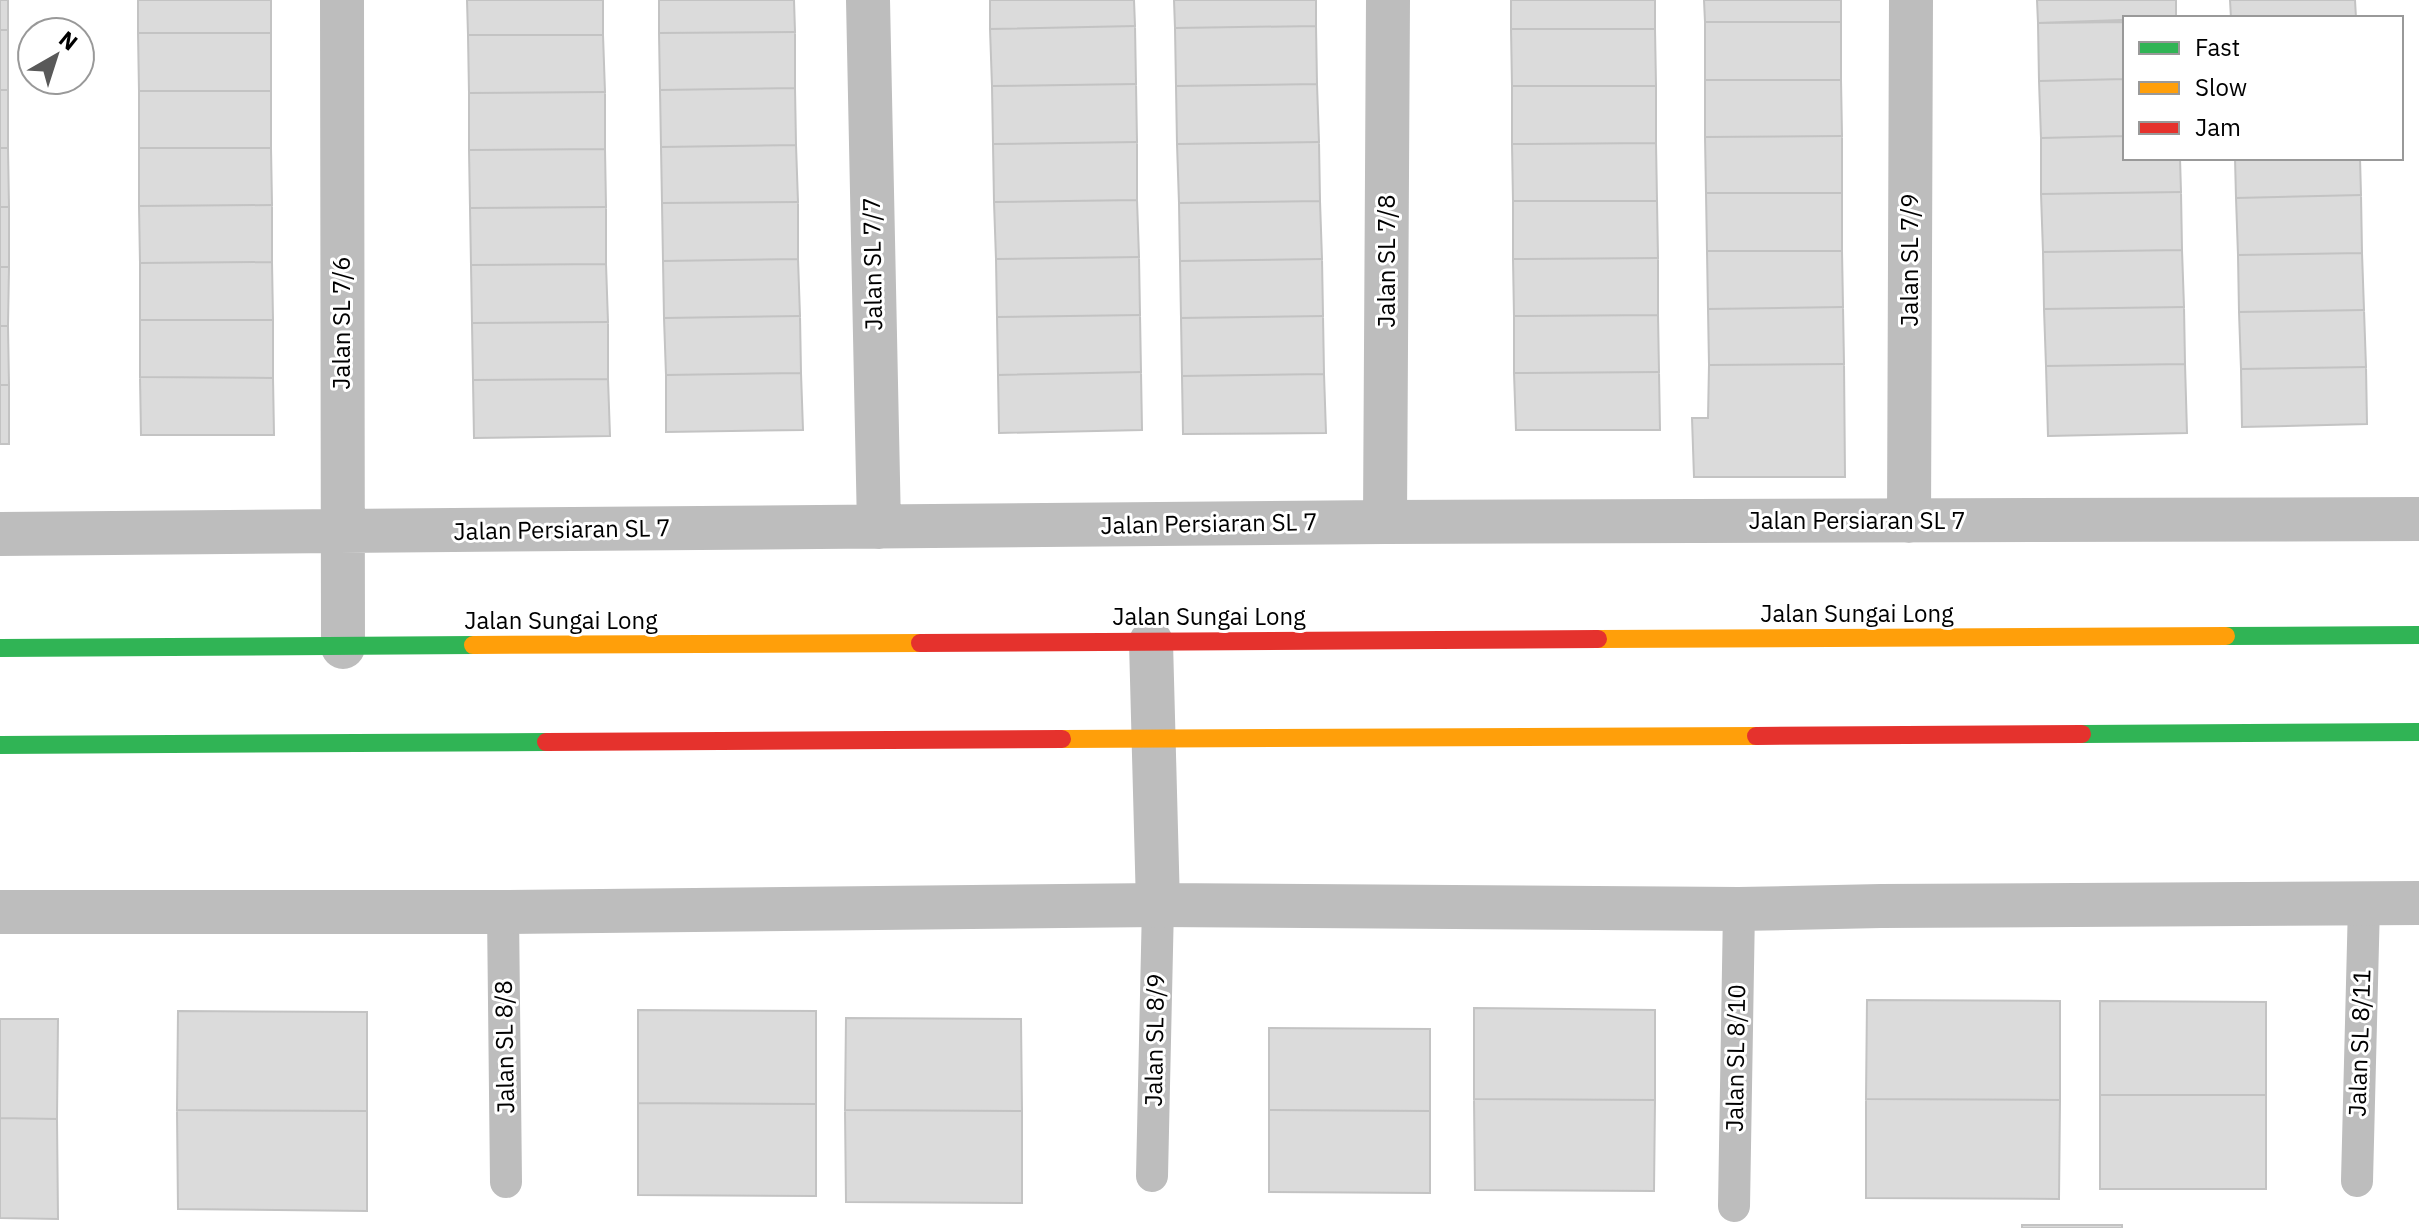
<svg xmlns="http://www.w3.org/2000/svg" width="2419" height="1228" font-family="'IBM Plex Sans',sans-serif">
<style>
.building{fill:#dbdbdb;stroke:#c3c3c3;stroke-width:2}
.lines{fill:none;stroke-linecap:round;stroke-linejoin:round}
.lane{stroke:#bdbdbd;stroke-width:32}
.street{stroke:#bdbdbd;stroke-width:44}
.fast{stroke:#30b455;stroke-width:18}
.slow{stroke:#ff9f0a;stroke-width:18}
.jam{stroke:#e5322d;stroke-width:18}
.labels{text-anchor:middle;stroke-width:6;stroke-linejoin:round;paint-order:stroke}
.street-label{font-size:24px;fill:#000;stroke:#fff}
</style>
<rect width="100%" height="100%" fill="#fff"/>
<path class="building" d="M0,0H8V30H0Z
M138,0H271V33H138Z
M467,0H603V35H468Z
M659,0H794L795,32L659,33Z
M990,0H1134L1135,26L990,29Z
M1174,0H1316V26L1175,28Z
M1511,0H1655V29H1511Z
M1704,0H1841V22H1705Z
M2037,0H2176V18L2038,23Z
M2230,0H2355L2356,18H2231Z
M1705,22H1841V80H1705Z
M2125,22V79L2039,81L2038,23Z
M1135,26L1136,84L992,86L990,29Z
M1316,26L1317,84L1176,86L1175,28Z
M1511,29H1655L1656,86H1512Z
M0,30H8V90H0Z
M795,32V88L660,90L659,33Z
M138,33H271V91H139Z
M468,35H603L605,92L469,93Z
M2125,79V136L2041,138L2039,81Z
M1705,80H1841L1842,136L1705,137Z
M1136,84L1137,142L993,144L992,86Z
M1317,84L1319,142L1177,144L1176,86Z
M1512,86H1656V143L1512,144Z
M795,88L796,145L661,147L660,90Z
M0,90H8V148H0Z
M139,91H271V148H139Z
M605,92V149L469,150V93Z
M1842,136V193H1706L1705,137Z
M2125,136V158H2180L2181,192L2041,194V138Z
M1137,142V200L994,202L993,144Z
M1319,142L1320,201L1179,203L1177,144Z
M1656,143L1657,201H1513L1512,144Z
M796,145L798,202L662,203L661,147Z
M0,148H8L9,207H0Z
M139,148H271L272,205L139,206Z
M605,149L606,207L470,208L469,150Z
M2235,158H2360L2361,195L2236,198Z
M2181,192L2182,250L2043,252L2041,194Z
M1706,193H1842V251H1707Z
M2361,195L2362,253L2238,255L2236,198Z
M1137,200L1139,257L996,259L994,202Z
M1320,201L1322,259L1180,261L1179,203Z
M1513,201H1657L1658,258L1513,259Z
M798,202V259L663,261L662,203Z
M272,205V262L140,263L139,206Z
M0,207H9V267H0Z
M606,207V264L471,265L470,208Z
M2182,250L2184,307L2044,309L2043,252Z
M1707,251H1842L1843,307L1708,309Z
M2362,253L2364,310L2239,312L2238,255Z
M1139,257L1140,315L997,317L996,259Z
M1658,258V315L1514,316L1513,259Z
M798,259L800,316L664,318L663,261Z
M1322,259L1323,316L1181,318L1180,261Z
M272,262L273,320H140V263Z
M606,264L608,322L472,323L471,265Z
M0,267H9L8,326H0Z
M1843,307L1844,364L1709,365L1708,309Z
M2184,307L2185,364L2046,366L2044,309Z
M2364,310L2366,367L2241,369L2239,312Z
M1140,315L1141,372L998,375L997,317Z
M1658,315L1659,372L1514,373V316Z
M800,316L801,373L666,375L664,318Z
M1323,316L1324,374L1182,376L1181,318Z
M140,320H273V378L140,377Z
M608,322V379L473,380L472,323Z
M0,326H8L9,385H0Z
M1844,364L1845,477H1694L1692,418H1708L1709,365Z
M2185,364L2187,433L2048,436L2046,366Z
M2366,367L2367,424L2242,427L2241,369Z
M1141,372L1142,430L999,433L998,375Z
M1659,372L1660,430H1516L1514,373Z
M801,373L803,430L666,432V375Z
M1324,374L1326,433L1183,434L1182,376Z
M140,377L273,378L274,435H141Z
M608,379L610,436L474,438L473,380Z
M0,385H9V444H0Z
M1867,1000L2060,1001V1100L1866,1099Z
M2100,1001L2266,1002V1095H2100Z
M1474,1008L1655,1010V1100L1474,1099Z
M638,1010L816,1011V1104L638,1103Z
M178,1011L367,1012V1111L177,1110Z
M846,1018L1021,1019L1022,1111L845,1110Z
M0,1019H58L57,1119L0,1118Z
M1269,1028L1430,1029V1111L1269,1110Z
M2100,1095H2266V1189H2100Z
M1474,1099L1655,1100L1654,1191L1475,1190Z
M1866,1099L2060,1100L2059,1199L1866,1198Z
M638,1103L816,1104V1196L638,1195Z
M177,1110L367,1111V1211L178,1209Z
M845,1110L1022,1111V1203L846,1202Z
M1269,1110L1430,1111V1193L1269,1192Z
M0,1118L57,1119L58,1219L0,1218Z
M2022,1225H2122V1228H2022Z"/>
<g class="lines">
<path class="lane" d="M503,912L506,1182
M1152,1176L1158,905
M2357,1181L2364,904
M1734,1206L1739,909"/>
<path class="street" d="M342,0L343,647
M868,0L879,527
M1909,521L1911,0
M1385,522L1388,0
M0,534L1385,522L2419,519
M1151,642L1158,905
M0,912H503L1158,905L1739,909L1881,906L2419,903"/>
<path class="fast" d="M2226,636L2419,635
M0,648L473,645
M2082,734L2419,732
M0,745L546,742"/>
<path class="slow" d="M1598,639L2226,636
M473,645L920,643
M1062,739L1756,736"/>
<path class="jam" d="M920,643L1598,639
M1756,736L2082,734
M546,742L1062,739"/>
</g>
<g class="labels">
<g class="street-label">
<text transform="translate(1910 260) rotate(-90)" y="8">Jalan SL 7/9</text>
<text transform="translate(1387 261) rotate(-90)" y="8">Jalan SL 7/8</text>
<text transform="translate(873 264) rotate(-91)" y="8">Jalan SL 7/7</text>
<text transform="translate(342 323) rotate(-90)" y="8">Jalan SL 7/6</text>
<text x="1857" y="529">Jalan Persiaran SL 7</text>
<text transform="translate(1209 524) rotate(-1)" y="8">Jalan Persiaran SL 7</text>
<text transform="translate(562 530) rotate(-1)" y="8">Jalan Persiaran SL 7</text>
<text x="1857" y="622">Jalan Sungai Long</text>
<text x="1209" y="625">Jalan Sungai Long</text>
<text x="561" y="629">Jalan Sungai Long</text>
<text transform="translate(1155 1040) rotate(-89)" y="8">Jalan SL 8/9</text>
<text transform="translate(2360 1043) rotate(-88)" y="8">Jalan SL 8/11</text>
<text transform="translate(505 1047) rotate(-91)" y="8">Jalan SL 8/8</text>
<text transform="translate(1736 1058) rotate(-89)" y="8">Jalan SL 8/10</text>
</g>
</g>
<rect x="2123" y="16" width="280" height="144" fill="#ffffff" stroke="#999999" stroke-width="2"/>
<rect x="2139" y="42" width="40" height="12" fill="#30b455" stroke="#999999" stroke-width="2"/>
<text x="2195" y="56" font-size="24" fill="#000000">Fast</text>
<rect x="2139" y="82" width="40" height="12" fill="#ff9f0a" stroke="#999999" stroke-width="2"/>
<text x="2195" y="96" font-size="24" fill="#000000">Slow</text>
<rect x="2139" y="122" width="40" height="12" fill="#e5322d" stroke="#999999" stroke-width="2"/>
<text x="2195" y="136" font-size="24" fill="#000000">Jam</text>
<g transform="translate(56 56) rotate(39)"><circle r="38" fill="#ffffff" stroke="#999999" stroke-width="2"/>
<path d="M0-6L14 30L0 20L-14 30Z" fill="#595959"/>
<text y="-12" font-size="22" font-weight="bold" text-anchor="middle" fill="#000000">N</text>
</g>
</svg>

### ACTIVITY
Give back all the records as they stand, but with no pictures in the copy.

### REPLY
<svg xmlns="http://www.w3.org/2000/svg" width="2419" height="1228" font-family="'IBM Plex Sans',sans-serif">
<style>
.building{fill:#dbdbdb;stroke:#c3c3c3;stroke-width:2}
.lines{fill:none;stroke-linecap:round;stroke-linejoin:round}
.lane{stroke:#bdbdbd;stroke-width:32}
.street{stroke:#bdbdbd;stroke-width:44}
.fast{stroke:#30b455;stroke-width:18}
.slow{stroke:#ff9f0a;stroke-width:18}
.jam{stroke:#e5322d;stroke-width:18}
.labels{text-anchor:middle;stroke-width:6;stroke-linejoin:round;paint-order:stroke}
.street-label{font-size:24px;fill:#000;stroke:#fff}
</style>
<rect width="100%" height="100%" fill="#fff"/>
<path class="building" d="M0,0H8V30H0Z
M138,0H271V33H138Z
M467,0H603V35H468Z
M659,0H794L795,32L659,33Z
M990,0H1134L1135,26L990,29Z
M1174,0H1316V26L1175,28Z
M1511,0H1655V29H1511Z
M1704,0H1841V22H1705Z
M2037,0H2176V18L2038,23Z
M2230,0H2355L2356,18H2231Z
M1705,22H1841V80H1705Z
M2125,22V79L2039,81L2038,23Z
M1135,26L1136,84L992,86L990,29Z
M1316,26L1317,84L1176,86L1175,28Z
M1511,29H1655L1656,86H1512Z
M0,30H8V90H0Z
M795,32V88L660,90L659,33Z
M138,33H271V91H139Z
M468,35H603L605,92L469,93Z
M2125,79V136L2041,138L2039,81Z
M1705,80H1841L1842,136L1705,137Z
M1136,84L1137,142L993,144L992,86Z
M1317,84L1319,142L1177,144L1176,86Z
M1512,86H1656V143L1512,144Z
M795,88L796,145L661,147L660,90Z
M0,90H8V148H0Z
M139,91H271V148H139Z
M605,92V149L469,150V93Z
M1842,136V193H1706L1705,137Z
M2125,136V158H2180L2181,192L2041,194V138Z
M1137,142V200L994,202L993,144Z
M1319,142L1320,201L1179,203L1177,144Z
M1656,143L1657,201H1513L1512,144Z
M796,145L798,202L662,203L661,147Z
M0,148H8L9,207H0Z
M139,148H271L272,205L139,206Z
M605,149L606,207L470,208L469,150Z
M2235,158H2360L2361,195L2236,198Z
M2181,192L2182,250L2043,252L2041,194Z
M1706,193H1842V251H1707Z
M2361,195L2362,253L2238,255L2236,198Z
M1137,200L1139,257L996,259L994,202Z
M1320,201L1322,259L1180,261L1179,203Z
M1513,201H1657L1658,258L1513,259Z
M798,202V259L663,261L662,203Z
M272,205V262L140,263L139,206Z
M0,207H9V267H0Z
M606,207V264L471,265L470,208Z
M2182,250L2184,307L2044,309L2043,252Z
M1707,251H1842L1843,307L1708,309Z
M2362,253L2364,310L2239,312L2238,255Z
M1139,257L1140,315L997,317L996,259Z
M1658,258V315L1514,316L1513,259Z
M798,259L800,316L664,318L663,261Z
M1322,259L1323,316L1181,318L1180,261Z
M272,262L273,320H140V263Z
M606,264L608,322L472,323L471,265Z
M0,267H9L8,326H0Z
M1843,307L1844,364L1709,365L1708,309Z
M2184,307L2185,364L2046,366L2044,309Z
M2364,310L2366,367L2241,369L2239,312Z
M1140,315L1141,372L998,375L997,317Z
M1658,315L1659,372L1514,373V316Z
M800,316L801,373L666,375L664,318Z
M1323,316L1324,374L1182,376L1181,318Z
M140,320H273V378L140,377Z
M608,322V379L473,380L472,323Z
M0,326H8L9,385H0Z
M1844,364L1845,477H1694L1692,418H1708L1709,365Z
M2185,364L2187,433L2048,436L2046,366Z
M2366,367L2367,424L2242,427L2241,369Z
M1141,372L1142,430L999,433L998,375Z
M1659,372L1660,430H1516L1514,373Z
M801,373L803,430L666,432V375Z
M1324,374L1326,433L1183,434L1182,376Z
M140,377L273,378L274,435H141Z
M608,379L610,436L474,438L473,380Z
M0,385H9V444H0Z
M1867,1000L2060,1001V1100L1866,1099Z
M2100,1001L2266,1002V1095H2100Z
M1474,1008L1655,1010V1100L1474,1099Z
M638,1010L816,1011V1104L638,1103Z
M178,1011L367,1012V1111L177,1110Z
M846,1018L1021,1019L1022,1111L845,1110Z
M0,1019H58L57,1119L0,1118Z
M1269,1028L1430,1029V1111L1269,1110Z
M2100,1095H2266V1189H2100Z
M1474,1099L1655,1100L1654,1191L1475,1190Z
M1866,1099L2060,1100L2059,1199L1866,1198Z
M638,1103L816,1104V1196L638,1195Z
M177,1110L367,1111V1211L178,1209Z
M845,1110L1022,1111V1203L846,1202Z
M1269,1110L1430,1111V1193L1269,1192Z
M0,1118L57,1119L58,1219L0,1218Z
M2022,1225H2122V1228H2022Z"/>
<g class="lines">
<path class="lane" d="M503,912L506,1182
M1152,1176L1158,905
M2357,1181L2364,904
M1734,1206L1739,909"/>
<path class="street" d="M342,0L343,647
M868,0L879,527
M1909,521L1911,0
M1385,522L1388,0
M0,534L1385,522L2419,519
M1151,642L1158,905
M0,912H503L1158,905L1739,909L1881,906L2419,903"/>
<path class="fast" d="M2226,636L2419,635
M0,648L473,645
M2082,734L2419,732
M0,745L546,742"/>
<path class="slow" d="M1598,639L2226,636
M473,645L920,643
M1062,739L1756,736"/>
<path class="jam" d="M920,643L1598,639
M1756,736L2082,734
M546,742L1062,739"/>
</g>
<g class="labels">
<g class="street-label">
<text transform="translate(1910 260) rotate(-90)" y="8">Jalan SL 7/9</text>
<text transform="translate(1387 261) rotate(-90)" y="8">Jalan SL 7/8</text>
<text transform="translate(873 264) rotate(-91)" y="8">Jalan SL 7/7</text>
<text transform="translate(342 323) rotate(-90)" y="8">Jalan SL 7/6</text>
<text x="1857" y="529">Jalan Persiaran SL 7</text>
<text transform="translate(1209 524) rotate(-1)" y="8">Jalan Persiaran SL 7</text>
<text transform="translate(562 530) rotate(-1)" y="8">Jalan Persiaran SL 7</text>
<text x="1857" y="622">Jalan Sungai Long</text>
<text x="1209" y="625">Jalan Sungai Long</text>
<text x="561" y="629">Jalan Sungai Long</text>
<text transform="translate(1155 1040) rotate(-89)" y="8">Jalan SL 8/9</text>
<text transform="translate(2360 1043) rotate(-88)" y="8">Jalan SL 8/11</text>
<text transform="translate(505 1047) rotate(-91)" y="8">Jalan SL 8/8</text>
<text transform="translate(1736 1058) rotate(-89)" y="8">Jalan SL 8/10</text>
</g>
</g>
<rect x="2123" y="16" width="280" height="144" fill="#ffffff" stroke="#999999" stroke-width="2"/>
<rect x="2139" y="42" width="40" height="12" fill="#30b455" stroke="#999999" stroke-width="2"/>
<text x="2195" y="56" font-size="24" fill="#000000">Fast</text>
<rect x="2139" y="82" width="40" height="12" fill="#ff9f0a" stroke="#999999" stroke-width="2"/>
<text x="2195" y="96" font-size="24" fill="#000000">Slow</text>
<rect x="2139" y="122" width="40" height="12" fill="#e5322d" stroke="#999999" stroke-width="2"/>
<text x="2195" y="136" font-size="24" fill="#000000">Jam</text>
<g transform="translate(56 56) rotate(39)"><circle r="38" fill="#ffffff" stroke="#999999" stroke-width="2"/>
<path d="M0-6L14 30L0 20L-14 30Z" fill="#595959"/>
<text y="-12" font-size="22" font-weight="bold" text-anchor="middle" fill="#000000">N</text>
</g>
</svg>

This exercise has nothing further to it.